Originally posted by Rasczak
Fair enough - if your happy with it on a 42" screen then your probably going to be happy with it should you ever upgrade to a projector or anything bigger than 42" :rolleyes: Just thought I'd point it out in case you were using a 28" widescreen set or similar.

Can't quite figure if your being just a tadge sarky or not on the bigger than 42"/upgrading to projector thing, but what the hey - I'm cool about it and still respect your opinions and likely superior knowledge. I'm certain I would notice the artifacting a lot more if I saw it thrown onto a large screen via a projector, but since I've been totally underwelmed by every projector I've ever seen demonstrated, and would certainly never consider buying one as they stand at the moment... I'm more than happy with my pixilated recordings! Peace out and cheers man...
 
Can't quite figure if your being just a tadge sarky
I wasn't being sarky at all (although it may have read that way). Picture quality is a very, very subjective thing and if your happy with it then that's brilliant. :smashin:
 
Originally posted by Rasczak
I wasn't being sarky at all (although it may have read that way). Picture quality is a very, very subjective thing and if your happy with it then that's brilliant. :smashin:

Cheers dude, it was just the roll eyes:rolleyes: thing, speak to ya on the next thread...
 
I was thinking about DVD-R recording this evening as I was about to start archiving my S-VHS recordings of Buck Rogers in The 25th Century the series onto DVD-R.

In the end, I decided to go with LP 4 hour mode which gave a very slightly lower res than the source and some noticable (but not too horrible) artifacting. The reason being, nothing more than I wanted as many eps per disc, since I'd probably only re-watch these once every few years. Yes, blown up it would look less good, but then everything 'now' will look less good in a few years once HD broadcasts and HD DVDs come out. AH well.

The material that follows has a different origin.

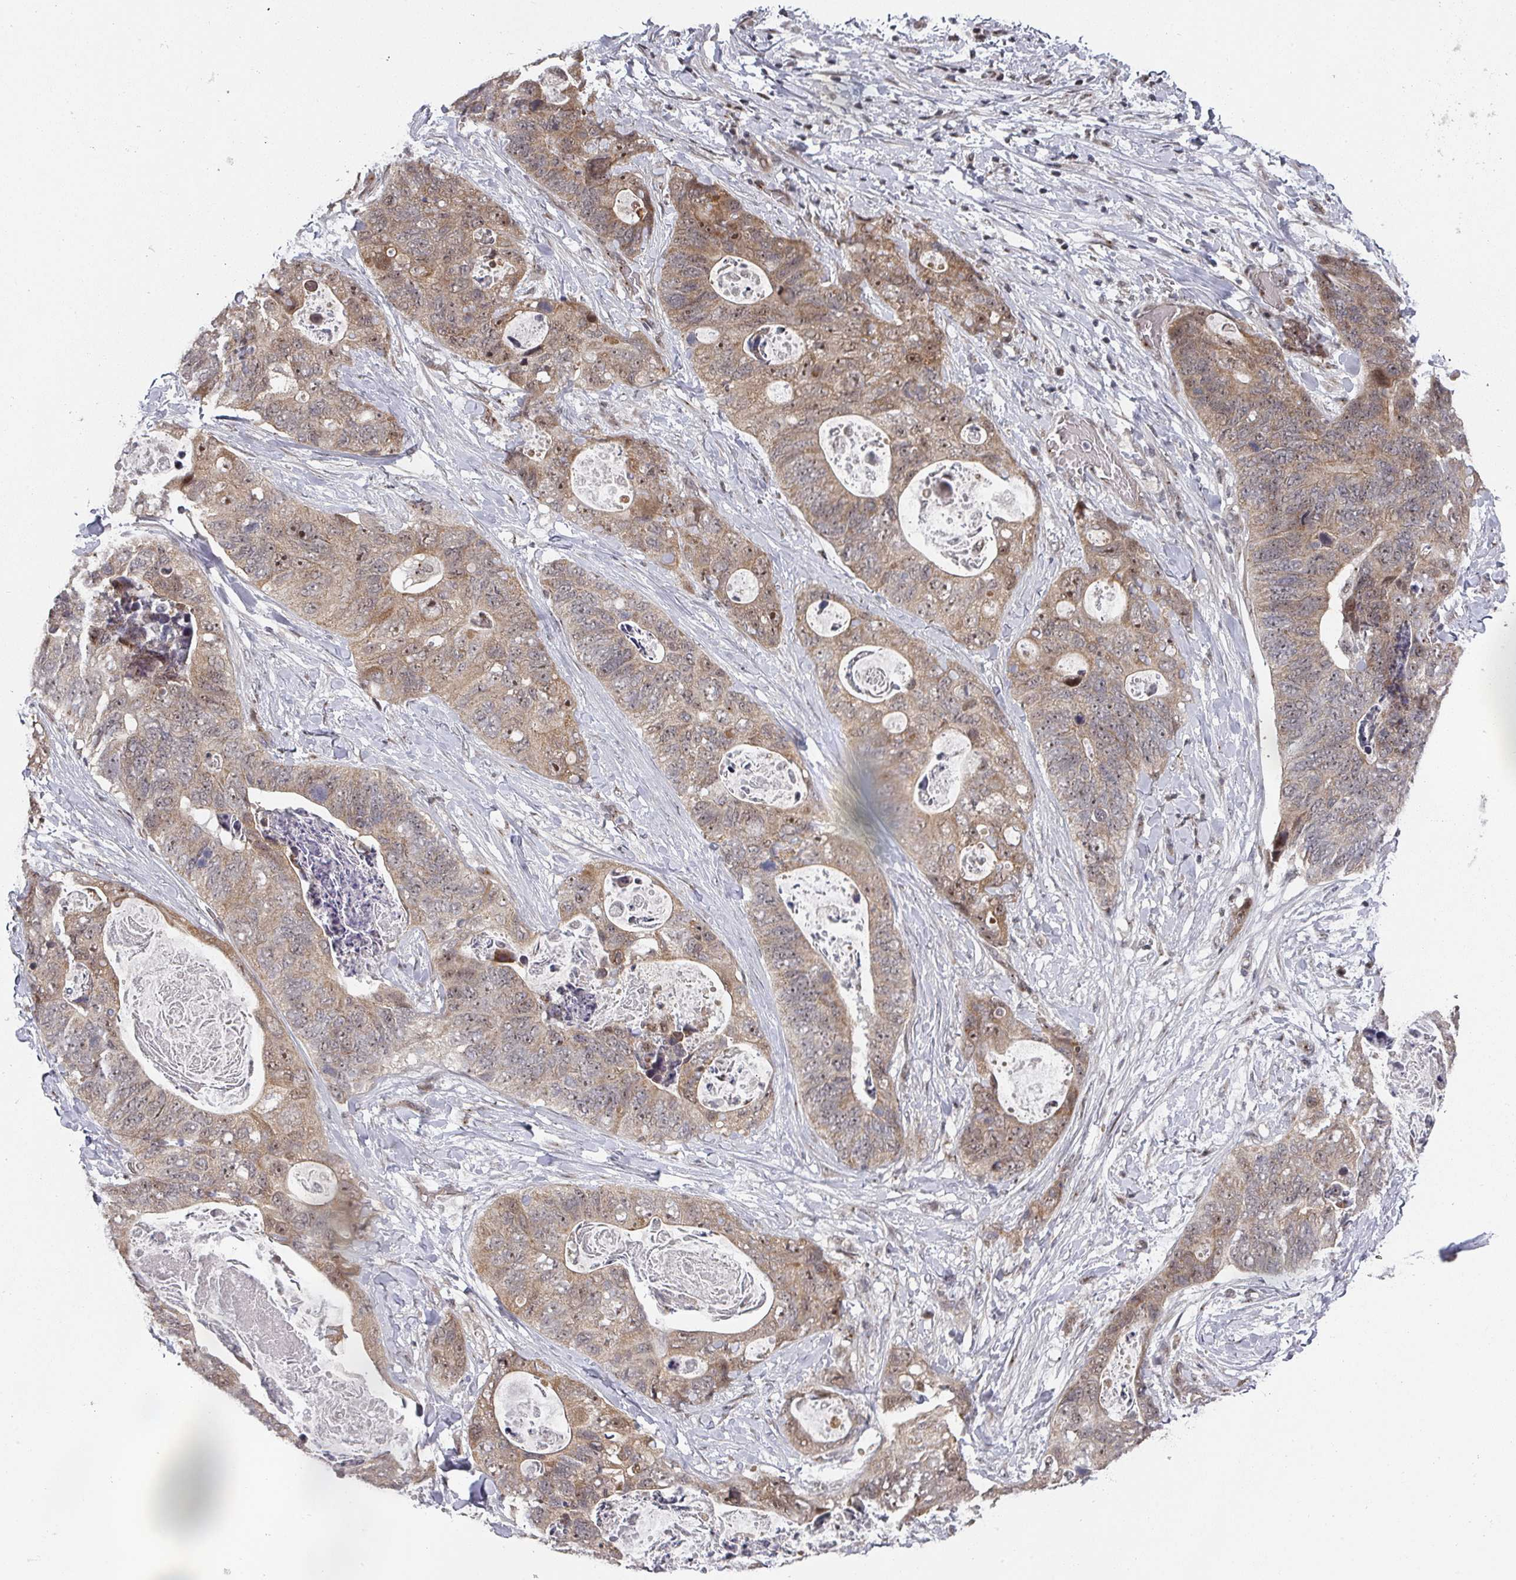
{"staining": {"intensity": "moderate", "quantity": ">75%", "location": "cytoplasmic/membranous"}, "tissue": "stomach cancer", "cell_type": "Tumor cells", "image_type": "cancer", "snomed": [{"axis": "morphology", "description": "Adenocarcinoma, NOS"}, {"axis": "topography", "description": "Stomach"}], "caption": "An IHC micrograph of tumor tissue is shown. Protein staining in brown labels moderate cytoplasmic/membranous positivity in stomach cancer (adenocarcinoma) within tumor cells.", "gene": "KIF1C", "patient": {"sex": "female", "age": 89}}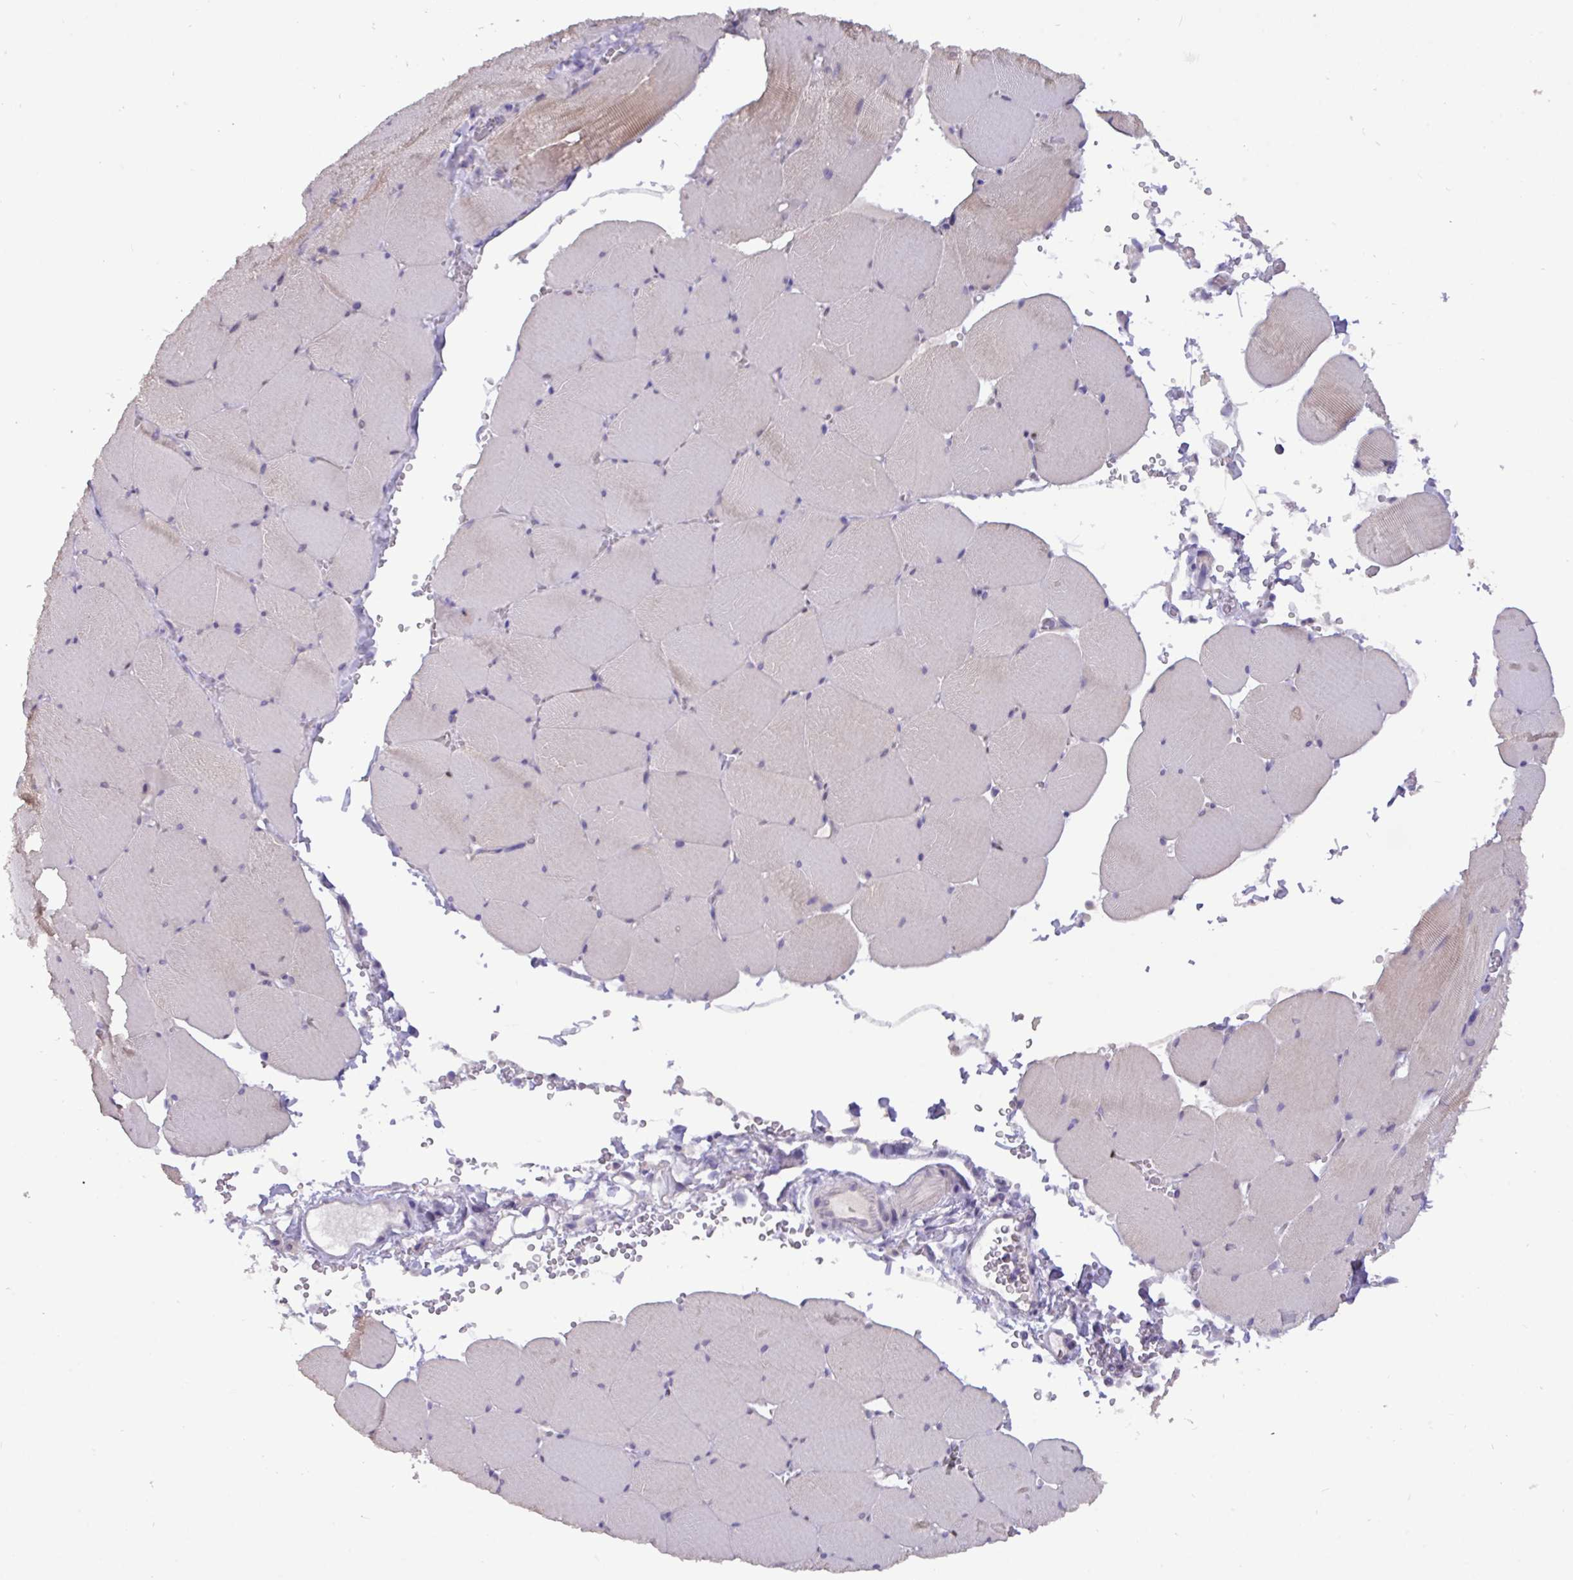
{"staining": {"intensity": "negative", "quantity": "none", "location": "none"}, "tissue": "skeletal muscle", "cell_type": "Myocytes", "image_type": "normal", "snomed": [{"axis": "morphology", "description": "Normal tissue, NOS"}, {"axis": "topography", "description": "Skeletal muscle"}, {"axis": "topography", "description": "Head-Neck"}], "caption": "An IHC image of unremarkable skeletal muscle is shown. There is no staining in myocytes of skeletal muscle.", "gene": "PAX8", "patient": {"sex": "male", "age": 66}}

Truth is I probably can live with less than perfect DVD-R recordings, it's only places like these forums that start to make you really fanatical about the quality. :D Sometimes I have to remind myself of the reality. I just want to be able to watch the darn thing.
 
cheers rasczak for the advice,price really isnt an option neither is the toshiba as i would rather have a smaller hard drive in a panasonic machine than a huge one in a tosh SPIT (long story) lol
 
i would rather have a smaller hard drive in a panasonic machine than a huge one in a tosh SPIT
Others may disagree, and it does depend how you use the machine, but HDD size doesn't matter too much. I only use the HDD to initially record programmes on (in XP), edit and then dub to DVD-R. If I'm unsure if I want to do that I just dub to RAM disk (using the High Speed file transfer mode) until I do want to archive it. Therefore nothing stays on the HDD too long - I record on it until it's full, then format and start refilling it. Therefore 40 or 60GB isn't that important.

For someone using it as a Timeslip machine I suppose it makes the difference between around 7hrs and 10.5hrs (in XP mode).